Bioinformatics tools for basic analysis of Next Generation Sequencing data

In the framework of the activities of the Inter-EURLs working group on Next Generation Sequencing, an inventory was performed during Summer 2018 on the bioinformatics tools in use for the analysis of next generation sequencing (NGS) data across the National Reference Laboratories (NRLs) networks. The aim of this action was the collection of info on the most commonly used tools, to be provided to the NRLs, and the identification of potential areas of implementation. This inventory was used as the basis for compiling a list of tools routinely used by the majority of NRLs and by EURLs for NGS data analysis. The list is routinely updated in order to keep it inclusive of novel tools developed and to delete eventual tools which are no longer maintained. This document is not to be interpreted as a list of validated tools, but only as an information on those whose use is most spread among the networks of NRLs and EURLs, along with links for an easy and fast access to such tools.

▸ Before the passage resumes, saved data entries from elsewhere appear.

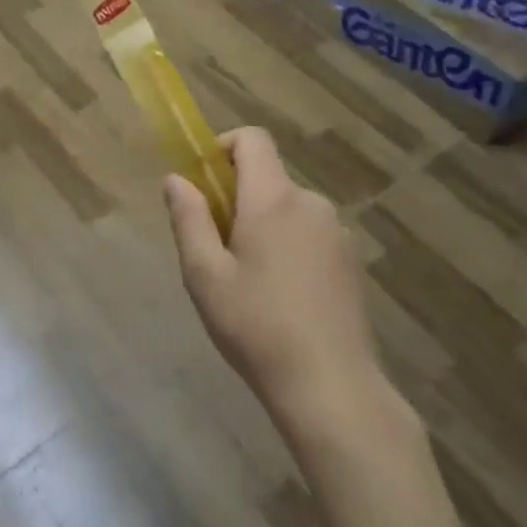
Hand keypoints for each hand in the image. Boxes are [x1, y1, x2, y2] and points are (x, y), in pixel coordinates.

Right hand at [164, 128, 387, 439]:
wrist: (332, 387)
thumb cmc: (257, 327)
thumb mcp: (205, 275)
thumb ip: (189, 219)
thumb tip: (176, 179)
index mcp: (274, 199)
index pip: (253, 139)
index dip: (223, 146)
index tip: (204, 184)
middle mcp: (311, 203)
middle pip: (268, 177)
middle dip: (237, 198)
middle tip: (216, 250)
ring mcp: (337, 232)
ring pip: (287, 209)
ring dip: (263, 225)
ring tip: (248, 282)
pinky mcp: (350, 261)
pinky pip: (309, 233)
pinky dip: (288, 246)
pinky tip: (282, 297)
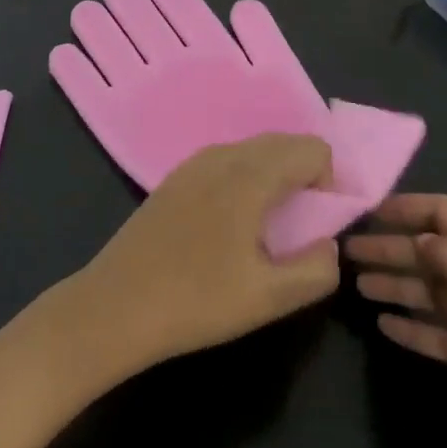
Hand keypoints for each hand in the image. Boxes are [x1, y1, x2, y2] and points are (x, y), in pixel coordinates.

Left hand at [65, 136, 341, 383]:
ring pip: (254, 150)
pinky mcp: (176, 177)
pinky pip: (228, 161)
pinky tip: (232, 225)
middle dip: (305, 176)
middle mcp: (224, 154)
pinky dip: (247, 178)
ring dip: (275, 176)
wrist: (116, 305)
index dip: (330, 183)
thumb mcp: (270, 298)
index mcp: (250, 174)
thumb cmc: (197, 300)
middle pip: (284, 142)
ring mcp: (194, 162)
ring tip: (270, 229)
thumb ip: (317, 269)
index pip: (312, 149)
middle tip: (302, 228)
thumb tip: (330, 244)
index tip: (320, 225)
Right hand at [347, 194, 446, 447]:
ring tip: (358, 285)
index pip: (446, 212)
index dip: (407, 207)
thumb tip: (422, 238)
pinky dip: (415, 327)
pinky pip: (442, 331)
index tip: (368, 211)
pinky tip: (386, 326)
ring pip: (434, 291)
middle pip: (434, 251)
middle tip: (348, 252)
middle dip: (393, 248)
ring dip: (398, 285)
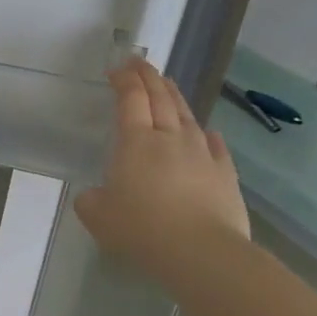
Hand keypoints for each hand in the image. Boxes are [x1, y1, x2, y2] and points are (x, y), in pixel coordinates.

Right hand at [75, 60, 249, 288]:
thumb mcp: (97, 216)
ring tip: (168, 86)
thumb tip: (96, 195)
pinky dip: (207, 134)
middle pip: (160, 98)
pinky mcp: (225, 174)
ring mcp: (202, 154)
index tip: (117, 68)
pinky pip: (215, 146)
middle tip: (140, 63)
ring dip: (175, 97)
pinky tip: (207, 132)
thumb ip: (91, 199)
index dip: (123, 80)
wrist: (202, 252)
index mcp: (135, 142)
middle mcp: (170, 138)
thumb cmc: (142, 229)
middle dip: (148, 77)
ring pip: (187, 116)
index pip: (130, 99)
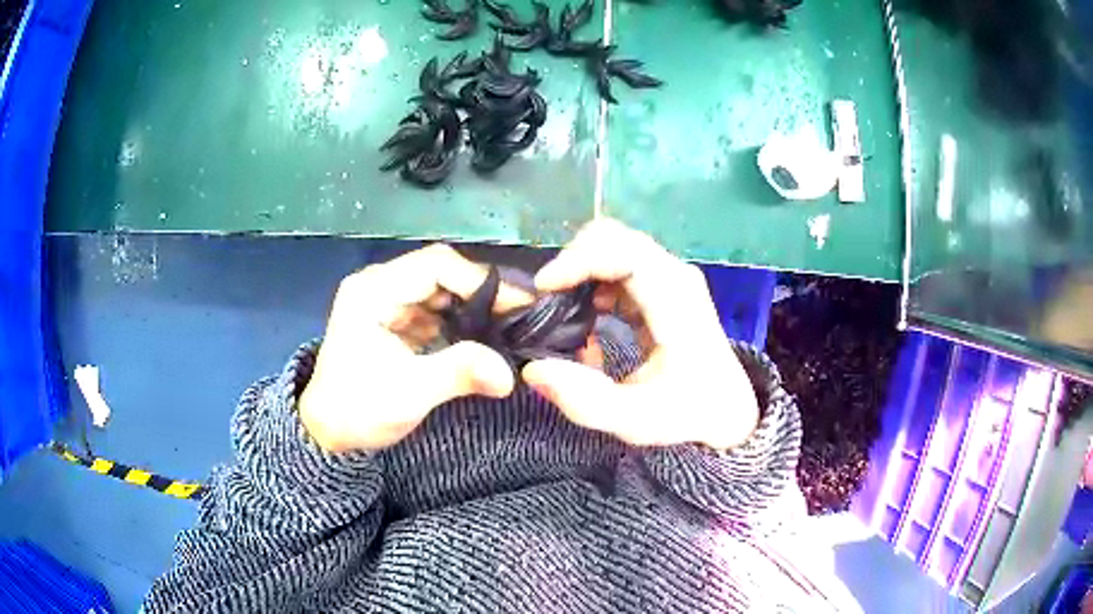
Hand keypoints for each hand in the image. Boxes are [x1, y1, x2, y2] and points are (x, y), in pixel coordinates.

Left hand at [300, 244, 531, 452]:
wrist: (327, 433)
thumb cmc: (358, 410)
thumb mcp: (409, 393)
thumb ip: (459, 373)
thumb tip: (509, 373)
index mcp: (373, 291)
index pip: (436, 265)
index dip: (481, 280)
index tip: (520, 305)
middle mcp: (379, 285)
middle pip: (441, 272)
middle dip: (482, 293)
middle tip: (521, 316)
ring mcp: (386, 301)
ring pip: (441, 290)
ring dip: (473, 307)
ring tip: (508, 326)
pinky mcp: (393, 319)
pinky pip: (434, 310)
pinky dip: (460, 321)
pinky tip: (482, 338)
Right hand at [522, 219, 759, 450]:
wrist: (726, 409)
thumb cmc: (688, 413)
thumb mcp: (636, 420)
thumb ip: (585, 401)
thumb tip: (533, 369)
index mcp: (677, 302)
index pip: (626, 253)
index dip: (580, 260)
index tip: (545, 288)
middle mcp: (674, 277)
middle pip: (615, 238)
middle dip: (573, 262)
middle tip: (547, 303)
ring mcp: (668, 277)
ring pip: (612, 247)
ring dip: (580, 273)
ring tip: (562, 315)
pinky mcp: (659, 286)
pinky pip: (616, 266)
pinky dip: (591, 283)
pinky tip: (586, 321)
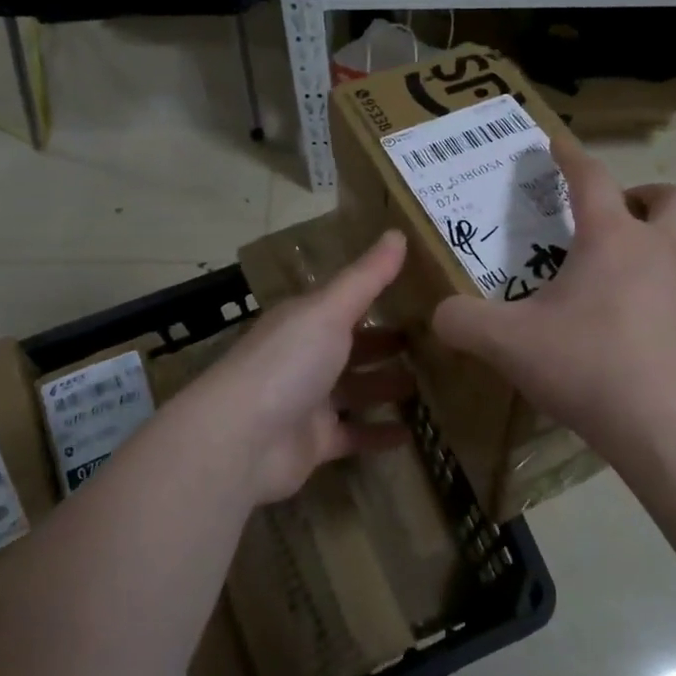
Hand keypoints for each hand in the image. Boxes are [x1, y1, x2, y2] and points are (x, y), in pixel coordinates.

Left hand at [188, 231, 413, 502]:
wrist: (240, 441)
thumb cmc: (286, 363)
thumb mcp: (329, 310)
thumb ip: (366, 277)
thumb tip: (398, 232)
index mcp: (305, 320)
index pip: (347, 303)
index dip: (380, 296)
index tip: (422, 293)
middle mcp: (306, 356)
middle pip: (354, 346)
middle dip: (389, 344)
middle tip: (436, 343)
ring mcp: (309, 401)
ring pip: (357, 390)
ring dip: (388, 386)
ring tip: (432, 384)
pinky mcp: (314, 442)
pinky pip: (354, 434)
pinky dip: (379, 434)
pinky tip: (412, 433)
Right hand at [432, 136, 675, 469]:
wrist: (667, 427)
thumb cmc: (587, 368)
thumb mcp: (508, 344)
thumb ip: (464, 322)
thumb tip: (439, 314)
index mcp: (611, 239)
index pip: (590, 178)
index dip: (572, 157)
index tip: (560, 145)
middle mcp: (666, 248)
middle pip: (674, 196)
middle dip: (650, 196)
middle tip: (628, 216)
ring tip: (668, 252)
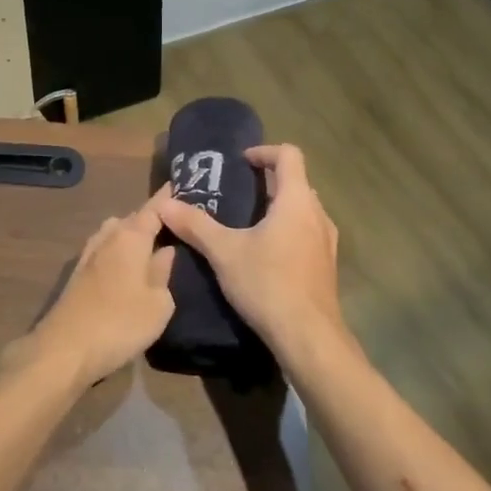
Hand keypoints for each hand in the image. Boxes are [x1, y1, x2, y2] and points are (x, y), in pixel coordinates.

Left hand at [24, 192, 177, 385]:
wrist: (66, 348)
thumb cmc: (121, 323)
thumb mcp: (158, 303)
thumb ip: (164, 272)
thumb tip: (166, 251)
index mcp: (131, 236)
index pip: (153, 208)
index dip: (168, 198)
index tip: (181, 185)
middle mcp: (108, 237)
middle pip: (132, 218)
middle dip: (151, 219)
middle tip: (174, 225)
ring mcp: (89, 254)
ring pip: (115, 233)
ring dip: (131, 235)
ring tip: (152, 246)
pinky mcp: (78, 274)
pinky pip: (105, 250)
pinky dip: (118, 251)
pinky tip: (127, 266)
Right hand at [157, 144, 346, 363]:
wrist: (308, 338)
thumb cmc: (268, 284)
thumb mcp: (224, 252)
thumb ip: (195, 225)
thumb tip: (164, 204)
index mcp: (296, 201)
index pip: (289, 155)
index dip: (264, 152)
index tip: (240, 162)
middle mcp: (318, 215)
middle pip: (297, 182)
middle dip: (268, 182)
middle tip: (238, 193)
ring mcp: (326, 242)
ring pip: (303, 211)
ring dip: (279, 209)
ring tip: (247, 224)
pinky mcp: (326, 267)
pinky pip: (307, 235)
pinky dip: (288, 232)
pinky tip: (265, 255)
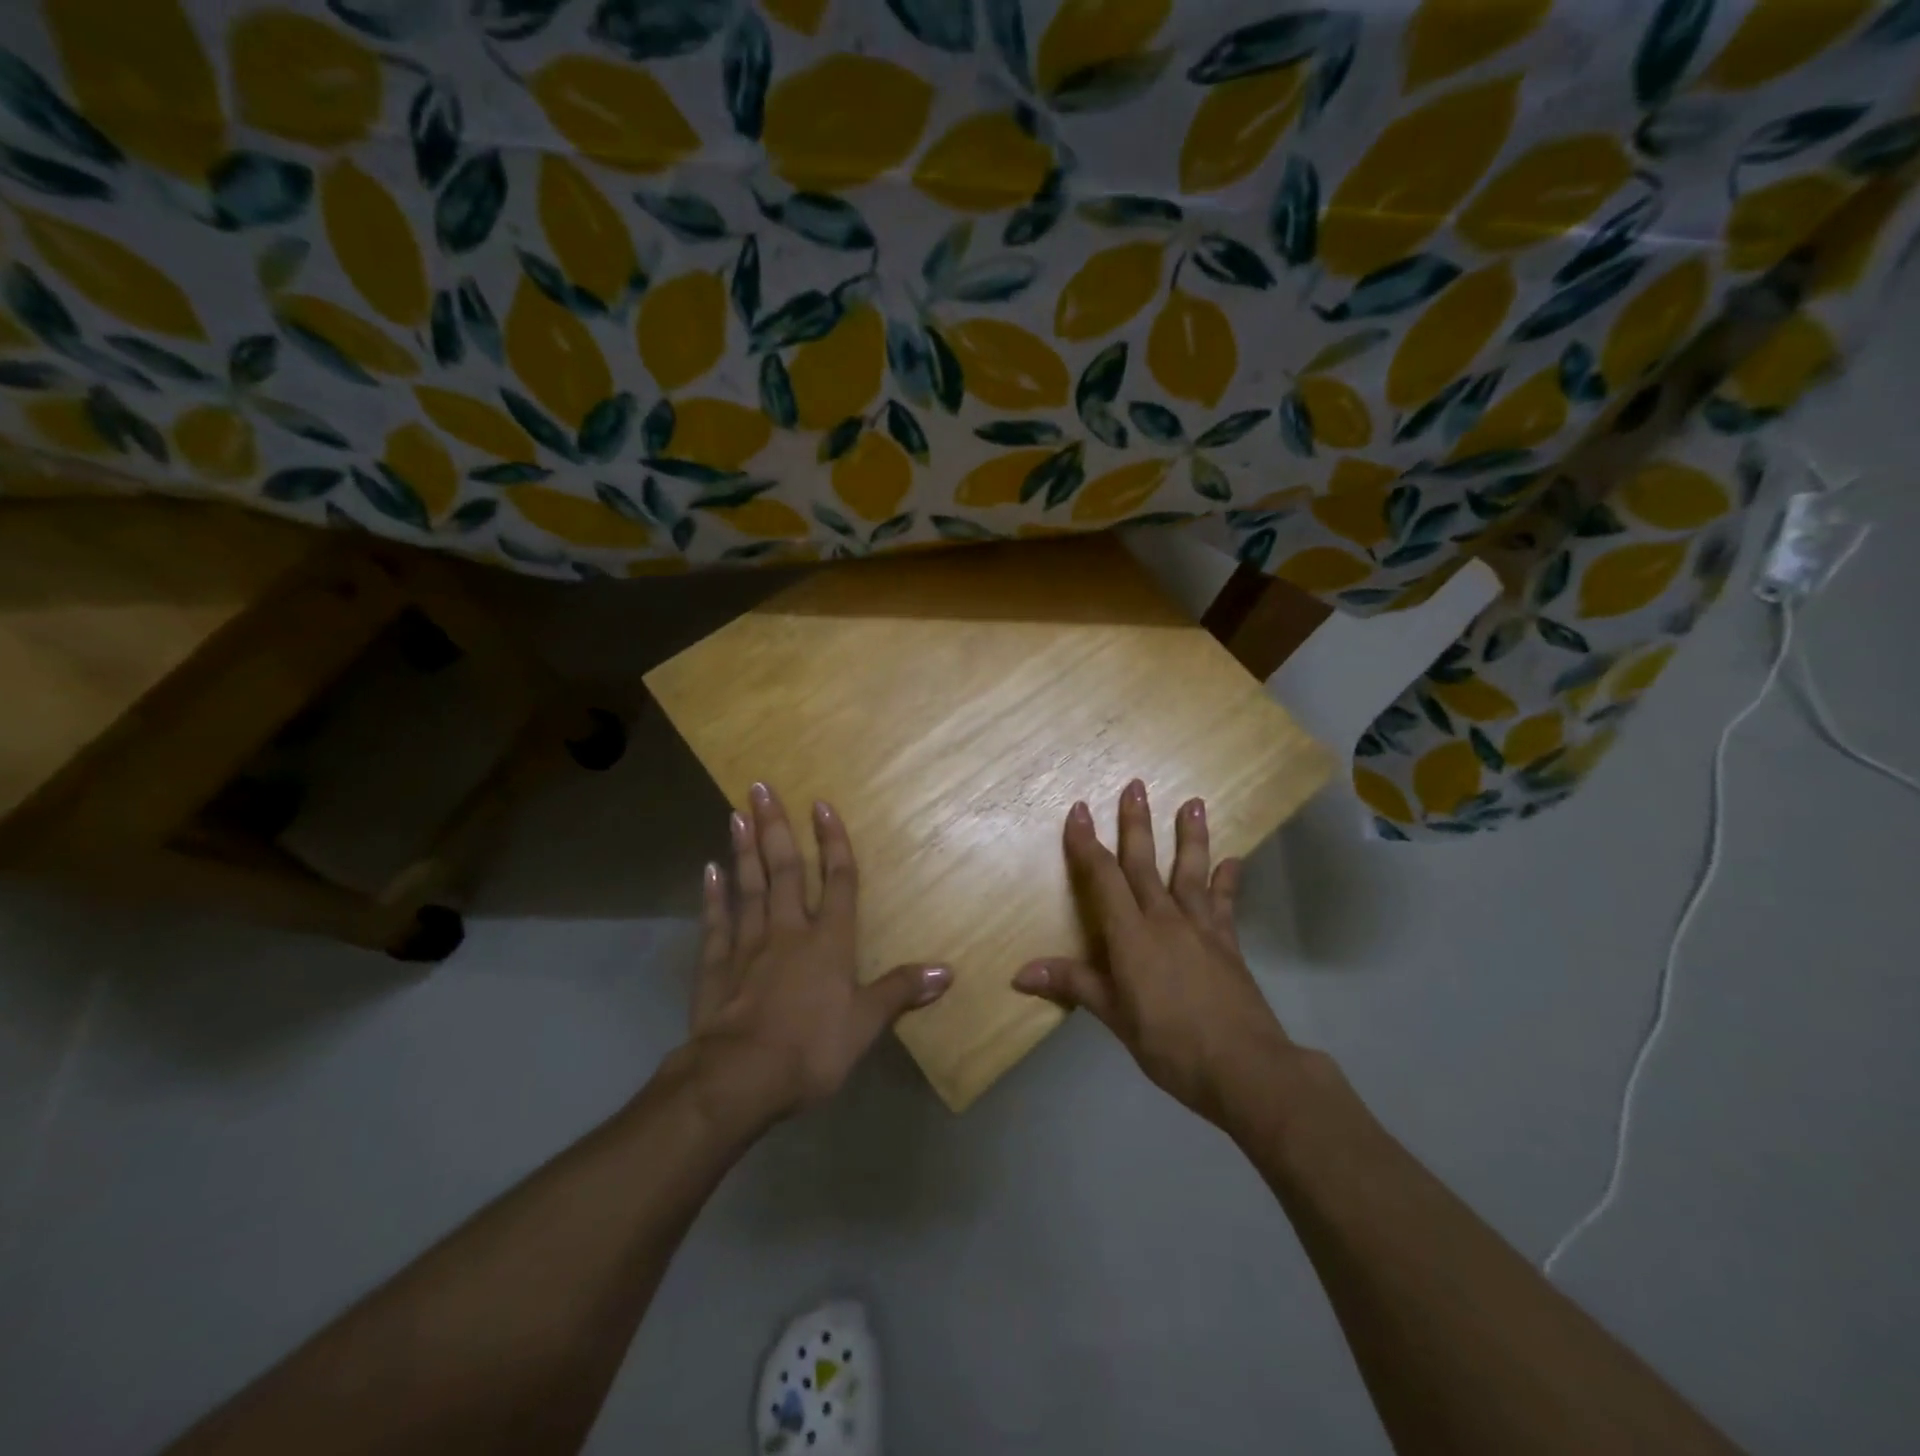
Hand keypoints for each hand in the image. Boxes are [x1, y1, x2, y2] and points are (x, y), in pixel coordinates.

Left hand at [688, 783, 950, 1124]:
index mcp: (829, 942)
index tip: (822, 804)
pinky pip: (716, 922)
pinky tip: (709, 870)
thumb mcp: (866, 1025)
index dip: (833, 842)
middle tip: (761, 787)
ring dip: (745, 849)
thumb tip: (948, 971)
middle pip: (785, 870)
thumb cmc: (811, 1049)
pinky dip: (713, 895)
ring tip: (738, 814)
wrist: (740, 1078)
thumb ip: (901, 991)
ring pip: (748, 886)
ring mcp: (748, 945)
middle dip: (776, 827)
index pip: (837, 880)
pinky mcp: (716, 966)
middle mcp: (788, 932)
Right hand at [1012, 781, 1290, 1126]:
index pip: (1103, 878)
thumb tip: (1019, 973)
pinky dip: (1228, 881)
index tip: (1079, 809)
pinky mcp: (1228, 945)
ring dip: (1190, 836)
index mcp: (1132, 935)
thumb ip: (1073, 985)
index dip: (1087, 843)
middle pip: (1145, 863)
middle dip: (1136, 823)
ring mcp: (1201, 929)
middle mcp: (1165, 920)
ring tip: (1194, 802)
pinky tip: (1233, 861)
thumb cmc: (1170, 1044)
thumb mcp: (1114, 1017)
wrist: (1245, 1068)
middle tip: (1135, 785)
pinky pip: (1225, 905)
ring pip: (1191, 872)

Brief description of analytical steps for basic NGS analysis

• Quality check: This step aims to perform a preliminary assessment on the overall quality of the sequences produced. All the tools performing quality check accept raw sequencing files in .fastq format in input.
• Trimming: This step is used to remove adaptors sequences and low quality sequences. All the tools performing trimming accept raw sequencing files in .fastq format in input.
• Assembly: This step involves the identification of overlapping regions among the sequencing reads included in the sequencing file (.fastq), with the aim of producing longer sequences representative of genomic regions (contigs) compiled in an output file in .fasta format. Some assemblers are specific for long single molecule sequencing reads, such as those produced by PacBio or Oxford Nanopore platforms. Assembly pipelines can use assembly tools to optimize the assembling process. Assembly correction tools correct raw contigs generated by rapid assembly methods by comparing them with consensus sequences generated through reads alignment.
• Seven genes Multi Locus Sequence Typing (MLST): This step is used to type bacterial strains according to established schemes of allelic sequences of housekeeping genes.
• Virulotyping: The identification of the presence of virulence genes in the sequencing files, through comparison with precompiled databases of sequences of virulence genes.
• Serotype identification: Typing of the analysed bacteria by identifying serotype-associated genes in the sequencing files, through comparison with sequences in precompiled databases.
• Inference on antimicrobial resistance: This step is used to predict the antimicrobial resistance of bacterial strains from whole genome sequences, through comparison with precompiled databases of antimicrobial resistance genes and with databases of known chromosomal mutations inducing resistance to antimicrobial compounds.